Here the requirement is to repeat every record exactly, in full.

[Dataset records]:
########################################

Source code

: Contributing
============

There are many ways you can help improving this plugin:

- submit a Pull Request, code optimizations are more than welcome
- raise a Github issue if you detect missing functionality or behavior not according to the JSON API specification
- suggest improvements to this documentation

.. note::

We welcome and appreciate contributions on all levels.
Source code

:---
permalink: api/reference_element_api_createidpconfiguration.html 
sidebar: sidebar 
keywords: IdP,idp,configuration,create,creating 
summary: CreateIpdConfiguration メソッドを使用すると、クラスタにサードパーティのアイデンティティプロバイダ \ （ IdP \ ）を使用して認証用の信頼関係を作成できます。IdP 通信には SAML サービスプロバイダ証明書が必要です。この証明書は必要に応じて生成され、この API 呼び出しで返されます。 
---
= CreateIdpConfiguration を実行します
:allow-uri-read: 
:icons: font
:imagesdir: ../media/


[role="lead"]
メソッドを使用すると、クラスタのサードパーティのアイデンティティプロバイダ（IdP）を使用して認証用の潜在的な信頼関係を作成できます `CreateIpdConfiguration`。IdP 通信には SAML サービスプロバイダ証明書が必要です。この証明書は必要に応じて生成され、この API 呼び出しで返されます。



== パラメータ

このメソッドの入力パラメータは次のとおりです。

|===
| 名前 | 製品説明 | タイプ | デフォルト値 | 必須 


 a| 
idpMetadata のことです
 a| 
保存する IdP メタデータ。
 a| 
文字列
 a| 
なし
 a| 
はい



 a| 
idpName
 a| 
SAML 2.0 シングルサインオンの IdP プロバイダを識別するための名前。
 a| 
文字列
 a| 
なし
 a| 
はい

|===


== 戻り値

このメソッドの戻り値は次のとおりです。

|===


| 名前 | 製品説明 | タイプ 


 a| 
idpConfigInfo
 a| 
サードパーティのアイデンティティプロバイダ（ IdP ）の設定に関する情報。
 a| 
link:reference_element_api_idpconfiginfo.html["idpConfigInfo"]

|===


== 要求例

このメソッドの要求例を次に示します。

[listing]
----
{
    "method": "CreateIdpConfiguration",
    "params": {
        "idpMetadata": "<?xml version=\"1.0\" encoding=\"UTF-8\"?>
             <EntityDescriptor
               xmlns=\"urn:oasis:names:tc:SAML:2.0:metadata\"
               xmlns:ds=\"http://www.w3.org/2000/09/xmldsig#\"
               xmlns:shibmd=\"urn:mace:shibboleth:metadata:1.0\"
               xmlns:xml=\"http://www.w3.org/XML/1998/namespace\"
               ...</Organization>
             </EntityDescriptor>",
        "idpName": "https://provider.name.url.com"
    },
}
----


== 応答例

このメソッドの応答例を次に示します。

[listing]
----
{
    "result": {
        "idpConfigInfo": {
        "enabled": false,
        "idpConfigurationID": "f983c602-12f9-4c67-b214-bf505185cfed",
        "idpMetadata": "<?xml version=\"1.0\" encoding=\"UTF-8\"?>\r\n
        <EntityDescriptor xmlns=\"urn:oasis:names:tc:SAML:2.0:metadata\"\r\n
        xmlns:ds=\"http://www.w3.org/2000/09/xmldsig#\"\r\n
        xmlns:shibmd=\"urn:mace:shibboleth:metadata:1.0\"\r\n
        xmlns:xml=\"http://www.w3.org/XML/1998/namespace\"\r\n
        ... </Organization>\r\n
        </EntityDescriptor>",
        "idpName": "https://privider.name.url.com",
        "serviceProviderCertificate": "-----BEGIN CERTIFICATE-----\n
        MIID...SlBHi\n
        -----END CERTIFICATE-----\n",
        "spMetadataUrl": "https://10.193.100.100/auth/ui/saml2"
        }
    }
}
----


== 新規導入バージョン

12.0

########################################

[Result of the task]:
Source code

: Contributing
============

There are many ways you can help improving this plugin:

- submit a Pull Request, code optimizations are more than welcome
- raise a Github issue if you detect missing functionality or behavior not according to the JSON API specification
- suggest improvements to this documentation

.. note::

We welcome and appreciate contributions on all levels.
Source code

:---
permalink: api/reference_element_api_createidpconfiguration.html 
sidebar: sidebar 
keywords: IdP,idp,configuration,create,creating 
summary: CreateIpdConfiguration メソッドを使用すると、クラスタにサードパーティのアイデンティティプロバイダ \ （ IdP \ ）を使用して認証用の信頼関係を作成できます。IdP 通信には SAML サービスプロバイダ証明書が必要です。この証明書は必要に応じて生成され、この API 呼び出しで返されます。 
---
= CreateIdpConfiguration を実行します
:allow-uri-read: 
:icons: font
:imagesdir: ../media/


[role="lead"]
メソッドを使用すると、クラスタのサードパーティのアイデンティティプロバイダ（IdP）を使用して認証用の潜在的な信頼関係を作成できます `CreateIpdConfiguration`。IdP 通信には SAML サービスプロバイダ証明書が必要です。この証明書は必要に応じて生成され、この API 呼び出しで返されます。



== パラメータ

このメソッドの入力パラメータは次のとおりです。

|===
| 名前 | 製品説明 | タイプ | デフォルト値 | 必須 


 a| 
idpMetadata のことです
 a| 
保存する IdP メタデータ。
 a| 
文字列
 a| 
なし
 a| 
はい



 a| 
idpName
 a| 
SAML 2.0 シングルサインオンの IdP プロバイダを識別するための名前。
 a| 
文字列
 a| 
なし
 a| 
はい

|===


== 戻り値

このメソッドの戻り値は次のとおりです。

|===


| 名前 | 製品説明 | タイプ 


 a| 
idpConfigInfo
 a| 
サードパーティのアイデンティティプロバイダ（ IdP ）の設定に関する情報。
 a| 
link:reference_element_api_idpconfiginfo.html["idpConfigInfo"]

|===


== 要求例

このメソッドの要求例を次に示します。

[listing]
----
{
    "method": "CreateIdpConfiguration",
    "params": {
        "idpMetadata": "<?xml version=\"1.0\" encoding=\"UTF-8\"?>
             <EntityDescriptor
               xmlns=\"urn:oasis:names:tc:SAML:2.0:metadata\"
               xmlns:ds=\"http://www.w3.org/2000/09/xmldsig#\"
               xmlns:shibmd=\"urn:mace:shibboleth:metadata:1.0\"
               xmlns:xml=\"http://www.w3.org/XML/1998/namespace\"
               ...</Organization>
             </EntityDescriptor>",
        "idpName": "https://provider.name.url.com"
    },
}
----


== 応答例

このメソッドの応答例を次に示します。

[listing]
----
{
    "result": {
        "idpConfigInfo": {
        "enabled": false,
        "idpConfigurationID": "f983c602-12f9-4c67-b214-bf505185cfed",
        "idpMetadata": "<?xml version=\"1.0\" encoding=\"UTF-8\"?>\r\n
        <EntityDescriptor xmlns=\"urn:oasis:names:tc:SAML:2.0:metadata\"\r\n
        xmlns:ds=\"http://www.w3.org/2000/09/xmldsig#\"\r\n
        xmlns:shibmd=\"urn:mace:shibboleth:metadata:1.0\"\r\n
        xmlns:xml=\"http://www.w3.org/XML/1998/namespace\"\r\n
        ... </Organization>\r\n
        </EntityDescriptor>",
        "idpName": "https://privider.name.url.com",
        "serviceProviderCertificate": "-----BEGIN CERTIFICATE-----\n
        MIID...SlBHi\n
        -----END CERTIFICATE-----\n",
        "spMetadataUrl": "https://10.193.100.100/auth/ui/saml2"
        }
    }
}
----


== 新規導入バージョン

12.0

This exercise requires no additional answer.